Flaring of natural gas from wells is on the upswing in Texas and North Dakota as oil and gas producers rush to develop new shale plays, and critics are not happy about it.
Flaring, once a common practice, involves burning off natural gas that cannot be captured and sold in order to produce more valuable oil. It is frowned upon because it causes air pollution, boosts global warming and wastes natural resources.
Because the market currently prices oil much higher than natural gas, companies including Chesapeake Energy and EOG Resources have sped up the search for crude in basins like the Eagle Ford in Texas and the Bakken in North Dakota.
Gas comes up with the oil, and although pipeline companies are rushing to build the capacity needed to transport the gas to market, their efforts have not caught up with the spike in wells drilled. Unlike gas, oil can be trucked or railed to market.
“The gas is worth very little in comparison to oil,” said Bruce Hicks, assistant director of North Dakota’s state’s oil and gas division. “This is an oil-driven play.”
Numbers Tell Story
The number of rigs drilling for oil in North America has almost doubled from a year ago to 1,021, according to a report from Baker Hughes oilfield equipment company.
The Texas Railroad Commission, which approves gas flaring permits, issued a total of 537 from September 2010 through July 2011, said agency spokeswoman Ramona Nye. That compares with 306 in all of fiscal 2010 and 107 in 2008.
The Eagle Ford shale had 56 active permits as of July 22. Seventy-nine expired from September through June. By comparison, the older Barnett shale play in North Texas had no active permits and 33 expired in the same period.
In North Dakota, the amount of natural gas that is flared per day has increased 1,200 percent since 2004, when Bakken development began its surge, and there have been relatively few complaints, Hicks said.
Centered on the city of Fort Worth, the Barnett is largely in urbanized areas, prompting tighter regulation limiting flaring.
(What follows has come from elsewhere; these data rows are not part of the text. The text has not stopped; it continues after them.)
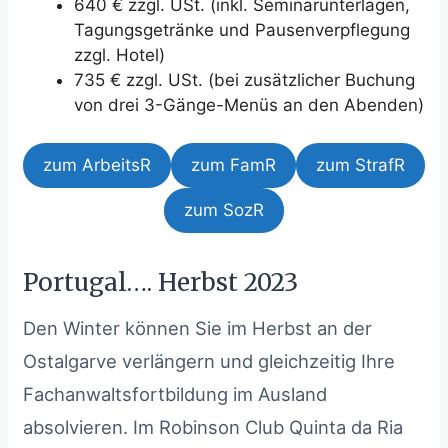
640 € zzgl. USt. (inkl. Seminarunterlagen,
Tagungsgetränke und Pausenverpflegung
zzgl. Hotel)
735 € zzgl. USt. (bei zusätzlicher Buchung
von drei 3-Gänge-Menüs an den Abenden)
zum ArbeitsR
zum FamR
zum StrafR
zum SozR
Portugal…. Herbst 2023
Den Winter können Sie im Herbst an der
Ostalgarve verlängern und gleichzeitig Ihre
Fachanwaltsfortbildung im Ausland
absolvieren. Im Robinson Club Quinta da Ria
The Eagle Ford and Bakken are almost entirely in rural areas, where there is less objection to flaring wells.
Tom Smith of the Texas office of the consumer group Public Citizen said the practice pollutes the air and contributes to global warming.
“With our climate warming, we don’t need to be adding fuel to the fire,” Smith said.
Companies say temporary flaring is unavoidable, especially in fields like the Eagle Ford and the Bakken where the pipeline infrastructure is incomplete.
“Chesapeake flares natural gas on a case-by-case basis as needed, typically a few days,” spokesman Silver Vasquez said in an email. “The process is closely monitored in accordance with regulations.”
Analysts agree flaring wastes a valuable energy source.
But companies as well as state officials, far from being careless about it, want to speed pipeline development to minimize flaring. Burned-off gas, after all, generates no revenue.
“They are just burning money,” said Mike Breard, energy analyst at Hodges Capital Management in Dallas, but the situation limits the options.
“They are drilling so many wells down there, and the infrastructure just hasn’t kept up, so you don’t have any real choice,” Breard said.